玉川上水の本文を「堰(せき)の部分が丸太の木組みなのがわかるでしょうか」から「朝焼けの中 玉川上水ウォーク スタートです!」まで、「木組み」を「木枠」に置き換えて書き直すこと。

**本文**.
● ● ●

すまきとすまりんは 早朝のJR羽村駅にやって来ました
多摩の山々が迫る東京都羽村市
水不足に苦しむ江戸の町に貴重な飲料水をもたらしました
工事の総奉行には知恵伊豆で知られる松平伊豆守信綱が就きました
実際の施工は玉川庄右衛門・清右衛門 兄弟が行いました
途中 工事は困難を極め 幕府の資金だけでは足りず 兄弟は私財を投げうって工事を進めたそうです👀
驚異的な技術と熱意によって着工からわずか『8カ月』で上水は完成し 以後兄弟は玉川姓を名乗ることを許されました
羽村取水堰で多摩川から取水された水は 武蔵野台地を貫いて江戸の四谷大木戸までの42.74kmを流れ 江戸市中に分配されました
※ 当初は全て露天掘りの水路でしたが 現在は浅間橋より先 (上の地図のオレンジ色の部分)は ほぼ暗渠になっています
今日は羽村から浅間橋まで玉川上水を『徒歩で』たどってみます(^_-)-☆
まだ人通りも少ない道
多摩川沿いに出てきました! 取水堰が見えていますね
玉川上水のはじまりです
水門の近くで記念撮影📸
すぐ近くに玉川兄弟の像がありました
当時の測量器具である間縄を持って立っているのが兄の庄右衛門さん
間竿を持って片膝をついているのが弟の清右衛門さんだそうです
お二人の視線の先には 取水堰がありました
多摩川の水を第一水門へと導く投渡堰(なげわたしぜき)
堰(せき)の部分が丸太の木組みなのがわかるでしょうか
大雨などにより多摩川の水位が一定の水位を超えると木組みごと川に流して堰を開く江戸期からのしくみが現在でも使われているそうです
それで投渡堰と呼ばれるのですね(^_-)-☆
右側の小吐水門(こはきすいもん)から余剰な水や土砂を多摩川に戻しています
下に見えるのは第二水門です⤵
まもなく7時…
朝焼けの中 玉川上水ウォーク スタートです!
まずは拝島駅まで およそ6㎞の道のりです🐾🐾
少し歩くと「第三水門」がありました
ここから取水された水は埋設鉄管によって山口貯水池(狭山湖)・村山貯水池(多摩湖)へ送水され 最終的には東村山浄水場に送られます
現在でも東京の上水源の1/3を占めるそうです☝
上を見ると「たま川」の標識が見えました
正面に「たま?」

● ● ●

**抽出行**.
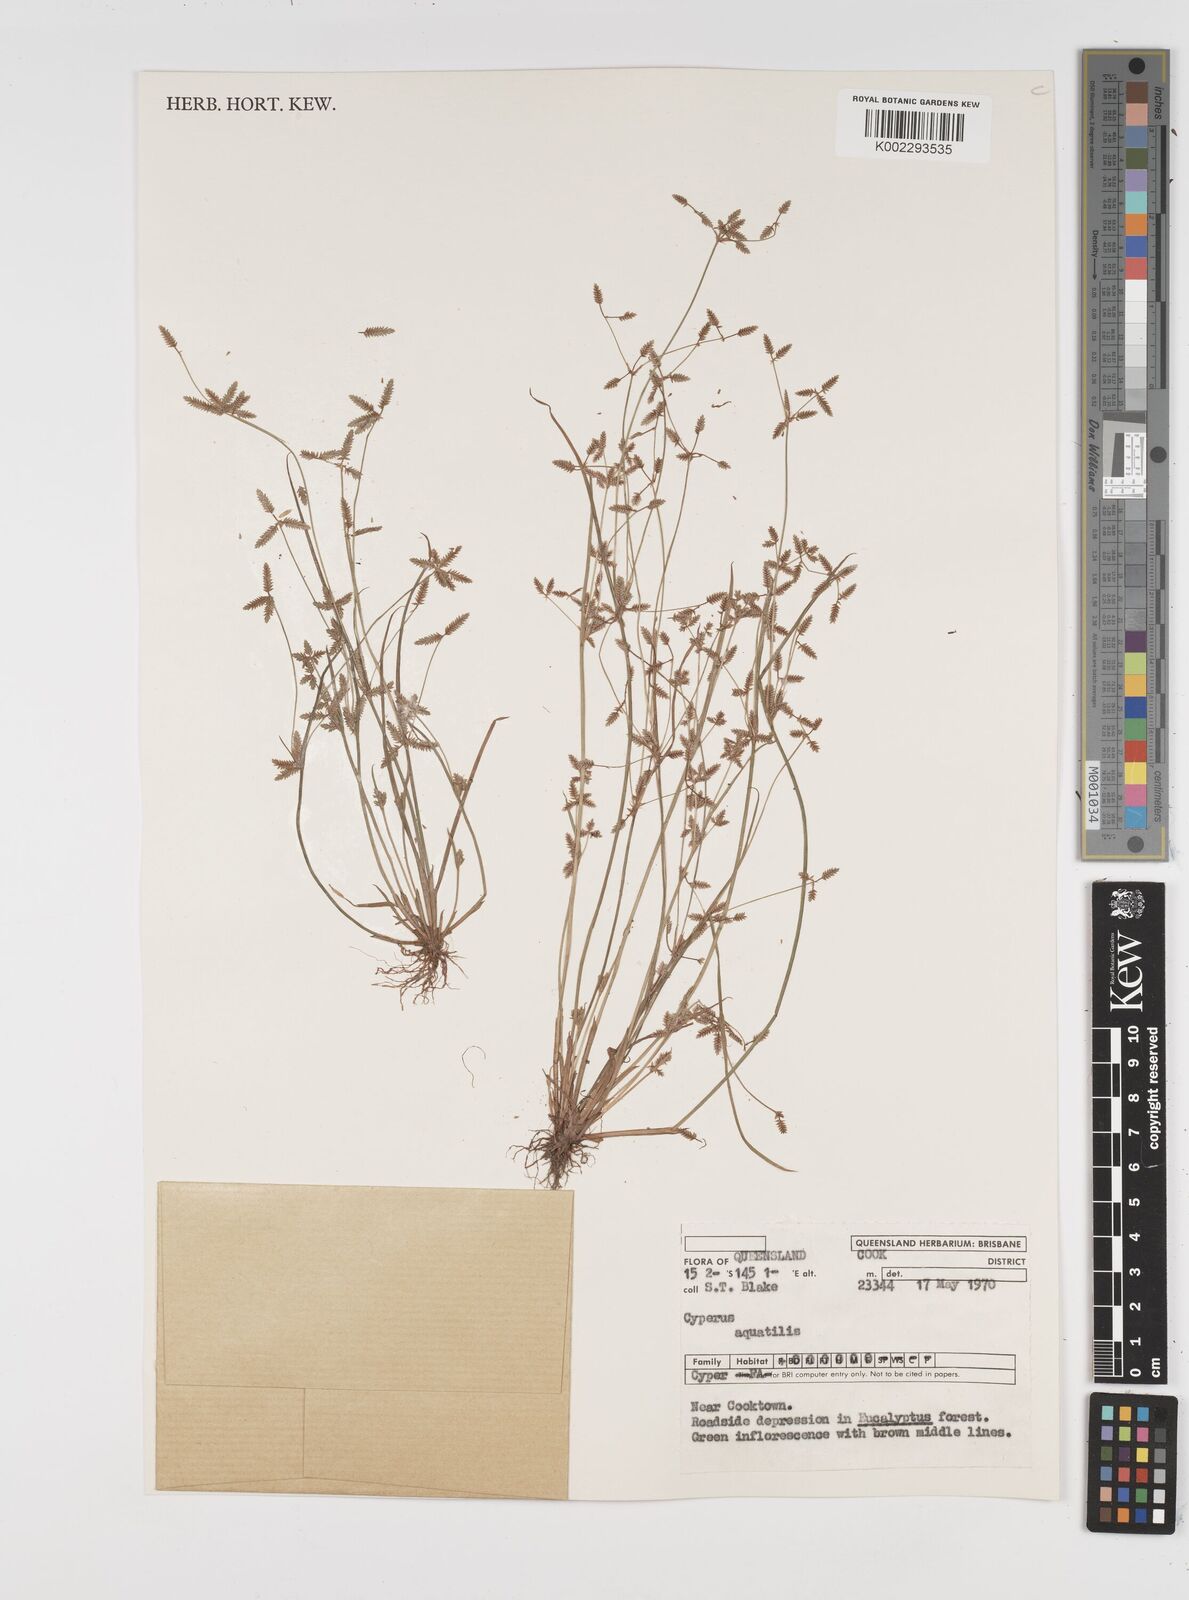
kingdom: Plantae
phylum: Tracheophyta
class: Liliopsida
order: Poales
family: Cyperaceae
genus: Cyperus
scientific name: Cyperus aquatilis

● ● ●

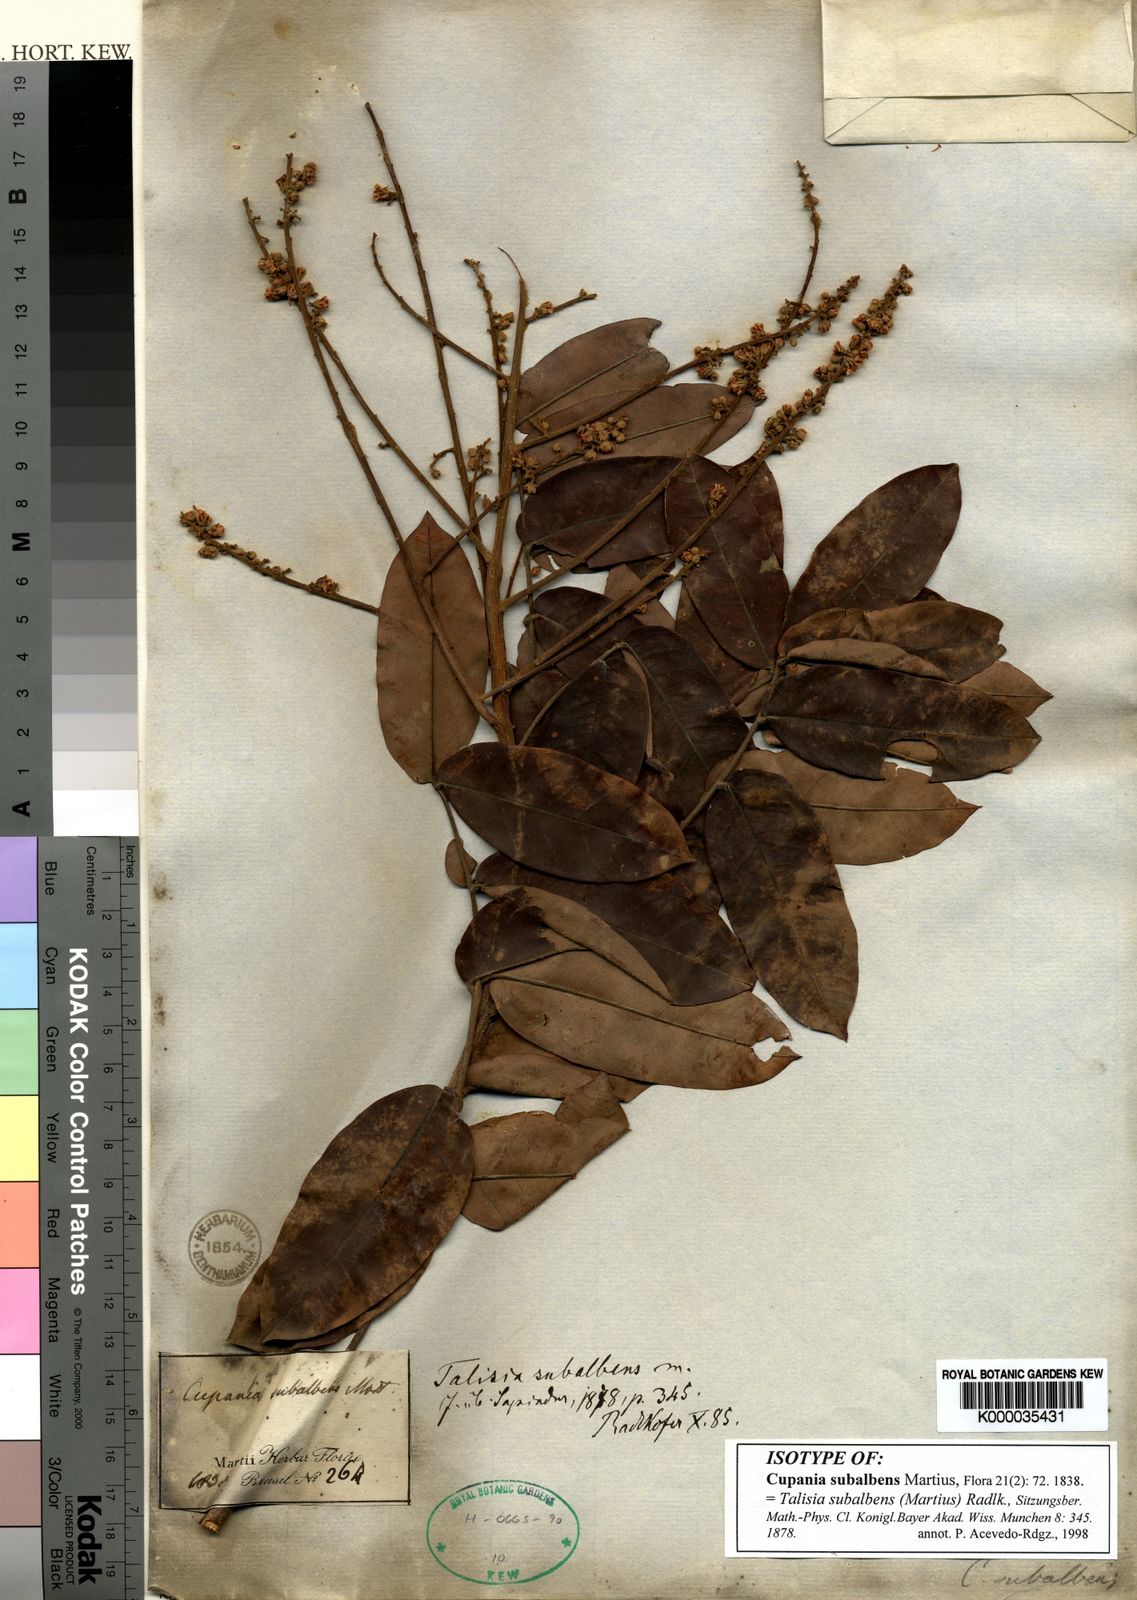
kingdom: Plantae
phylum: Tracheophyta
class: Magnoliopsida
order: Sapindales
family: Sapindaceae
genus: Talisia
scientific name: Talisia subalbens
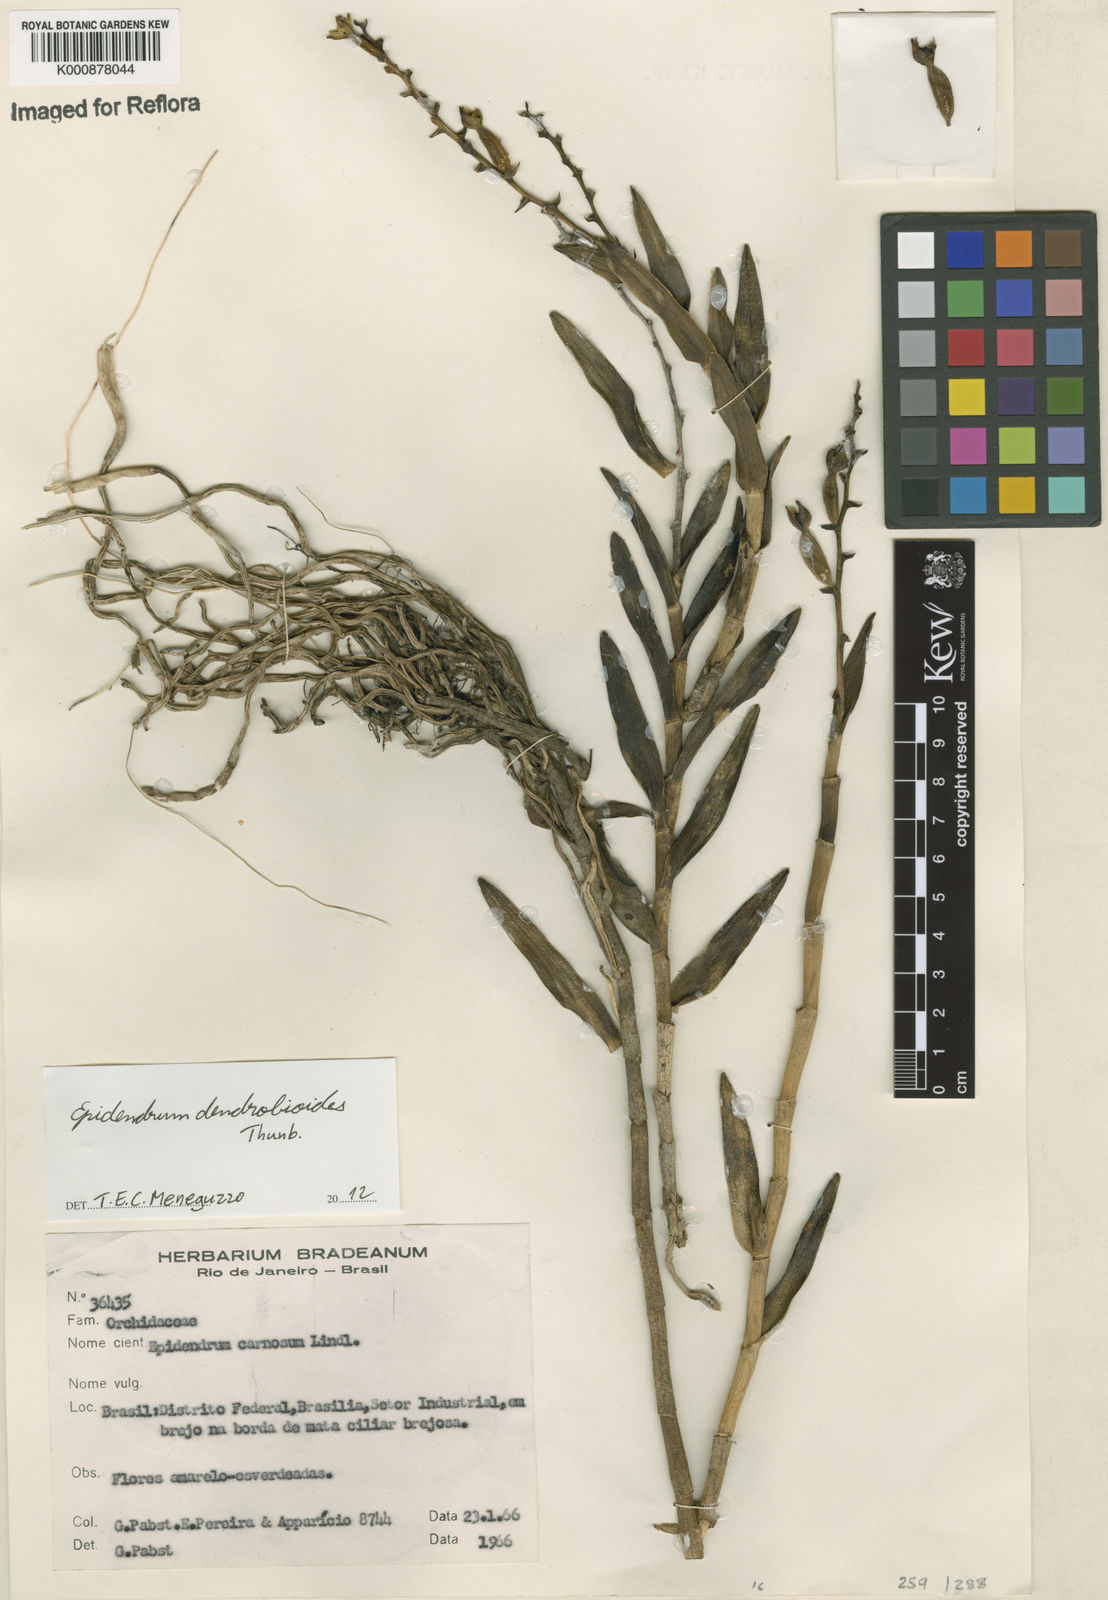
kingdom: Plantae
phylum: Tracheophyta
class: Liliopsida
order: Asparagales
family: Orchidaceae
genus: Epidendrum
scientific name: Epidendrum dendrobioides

● ● ●

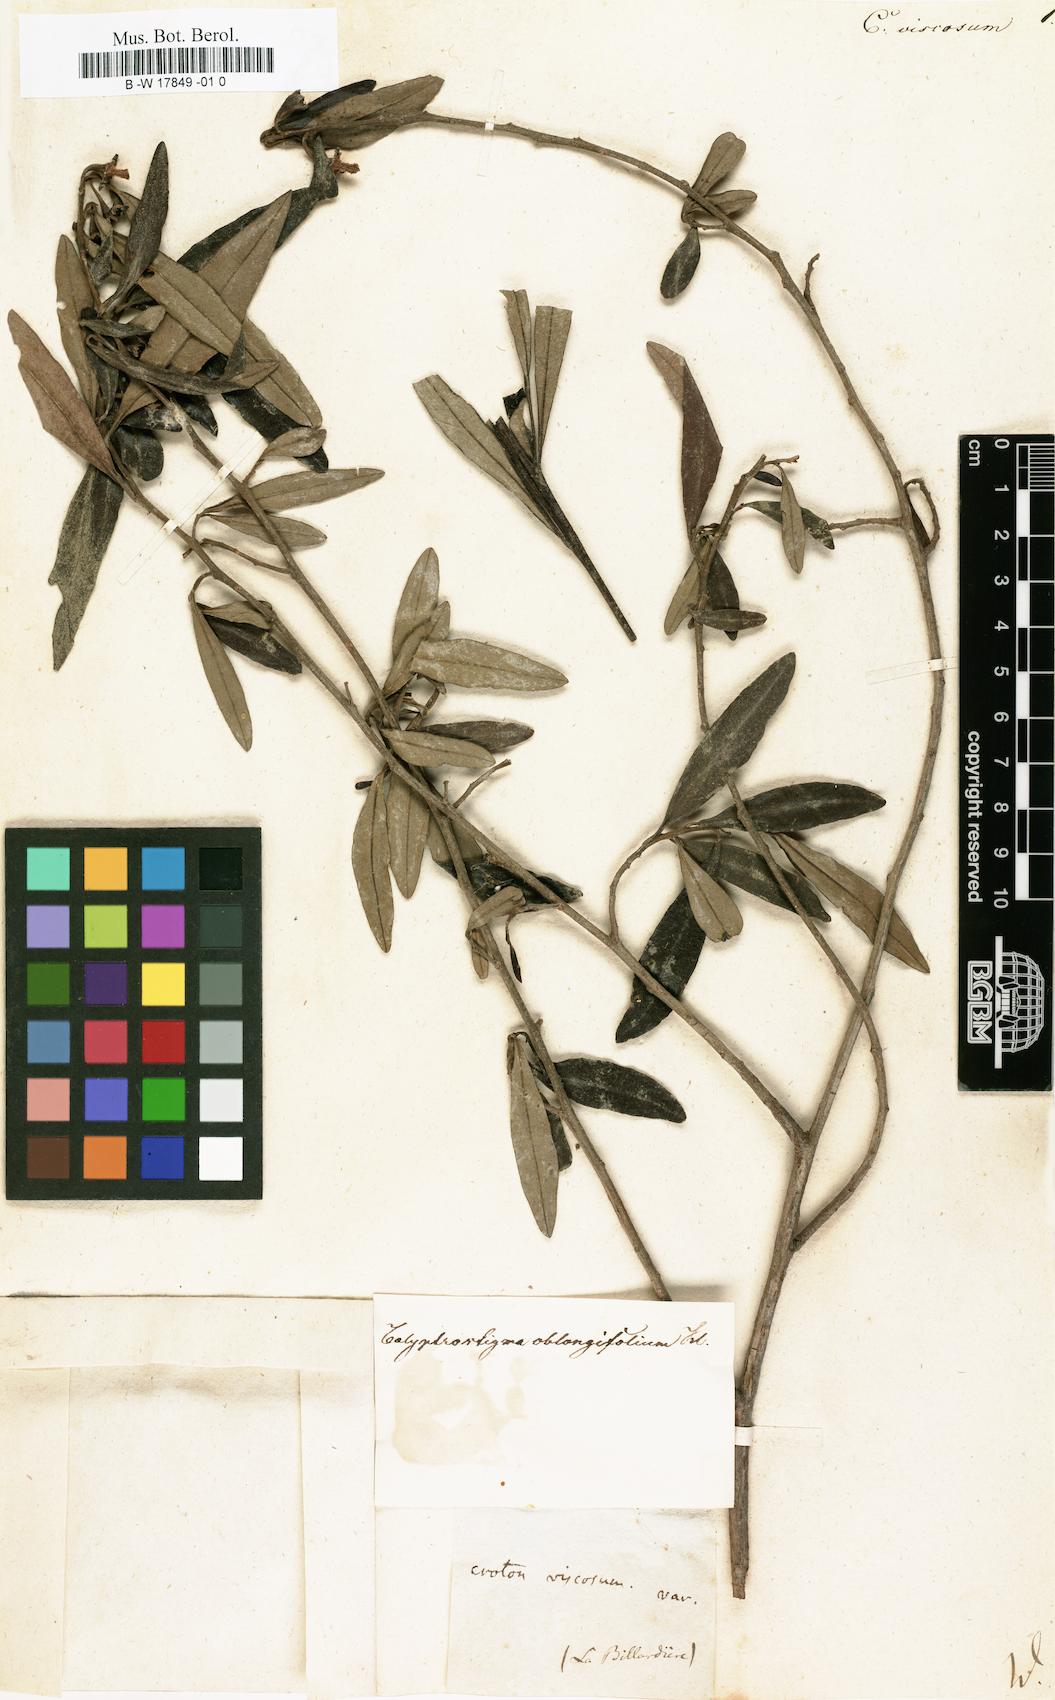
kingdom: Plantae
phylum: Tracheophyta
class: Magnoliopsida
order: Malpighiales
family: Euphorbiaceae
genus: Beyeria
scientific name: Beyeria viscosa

● ● ●

**解答**.
堰(せき)の部分が丸太の木枠なのがわかるでしょうか
大雨などにより多摩川の水位が一定の水位を超えると木枠ごと川に流して堰を開く江戸期からのしくみが現在でも使われているそうです
それで投渡堰と呼ばれるのですね(^_-)-☆
右側の小吐水門(こはきすいもん)から余剰な水や土砂を多摩川に戻しています
下に見えるのは第二水門です⤵
まもなく7時…
朝焼けの中 玉川上水ウォーク スタートです!